Text passage
= = =
Need help: I get unexpected results using opencl 2.0 atomics on HD5500?

laura_t_ · ‎04-27-2015

Hi,

I am trying opencl 2.0 atomics on HD5500, following the https://software.intel.com/en-us/articles/using-opencl-20-atomics.

I use CL_DRIVER_VERSION: 10.18.14.4029.

But I find the atomic operations result is not as expected. The simplified version test is:

kernel void atomics_test(global int *output, volatile global atomic_int* atomicBuffer, uint iterations, uint offset)
{
for (int j = 0; j < MY_INNER_LOOP; j++)

atomic_fetch_add_explicit(&atomicBuffer[0], MY_ADD_VALUE, memory_order_relaxed, memory_scope_device);

}

I only run the kernel on GPU with 1 thread.

Before running the kernel, atomicBuffer[0] is initialized to 1.

Result:

MY_ADD_VALUE=1, MY_INNER_LOOP=1-->atomicBuffer[0]=7 (it seems to be 1+1*6)

MY_ADD_VALUE=1, MY_INNER_LOOP=2-->atomicBuffer[0]=13 (it seems to be 7+1*6)

MY_ADD_VALUE=1, MY_INNER_LOOP=3-->atomicBuffer[0]=19 (it seems to be 13+1*6)

MY_ADD_VALUE=2, MY_INNER_LOOP=1-->atomicBuffer[0]=13 (it seems to be 1+2*6)

MY_ADD_VALUE=2, MY_INNER_LOOP=2-->atomicBuffer[0]=25 (it seems to be 13+2*6)

It seems that atomic_fetch_add does (atom_variable+MY_ADD_VALUE*6), not (atom_variable+MY_ADD_VALUE).

Is it a known issue? Or is my test somewhere wrong?

Robert_I_Intel · ‎04-28-2015

Hi Laura,

1. Could you please provide a small reproducer program where you see this behavior?
= = =
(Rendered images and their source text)
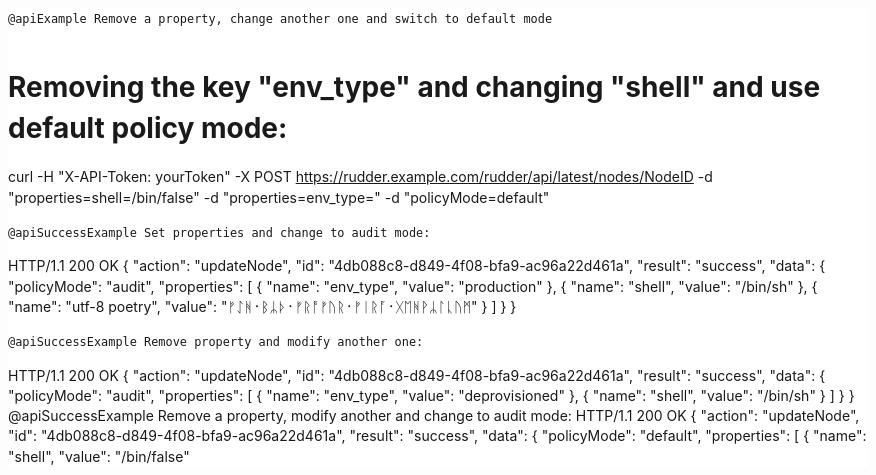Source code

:     @apiExample Remove a property, change another one and switch to default mode
# Removing the key "env_type" and changing "shell" and use default policy mode:
curl -H "X-API-Token: yourToken" -X POST  https://rudder.example.com/rudder/api/latest/nodes/NodeID -d "properties=shell=/bin/false" -d "properties=env_type=" -d "policyMode=default"

    @apiSuccessExample Set properties and change to audit mode:
HTTP/1.1 200 OK
{
  "action": "updateNode",
  "id": "4db088c8-d849-4f08-bfa9-ac96a22d461a",
  "result": "success",
  "data": {
    "policyMode": "audit",
    "properties": [
      {
        "name": "env_type",
        "value": "production"
      },
      {
        "name": "shell",
        "value": "/bin/sh"
      },
      {
        "name": "utf-8 poetry",
        "value": "ᚠᛇᚻ᛫ᛒᛦᚦ᛫ᚠᚱᚩᚠᚢᚱ᛫ᚠᛁᚱᚪ᛫ᚷᛖᚻᚹᛦᛚᚳᚢᛗ"
      }
    ]
  }
}

    @apiSuccessExample Remove property and modify another one:
HTTP/1.1 200 OK
{
  "action": "updateNode",
  "id": "4db088c8-d849-4f08-bfa9-ac96a22d461a",
  "result": "success",
  "data": {
    "policyMode": "audit",
    "properties": [
      {
        "name": "env_type",
        "value": "deprovisioned"
      },
      {
        "name": "shell",
        "value": "/bin/sh"
      }
    ]
  }
}
    @apiSuccessExample Remove a property, modify another and change to audit mode:
HTTP/1.1 200 OK
{
  "action": "updateNode",
  "id": "4db088c8-d849-4f08-bfa9-ac96a22d461a",
  "result": "success",
  "data": {
    "policyMode": "default",
    "properties": [
      {
        "name": "shell",
        "value": "/bin/false"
= = =
Action item
In the forum thread about OpenCL 2.0 atomics on the HD5500, what value is atomicBuffer[0] set to before the kernel runs?

Written solution
It is initialized to 1.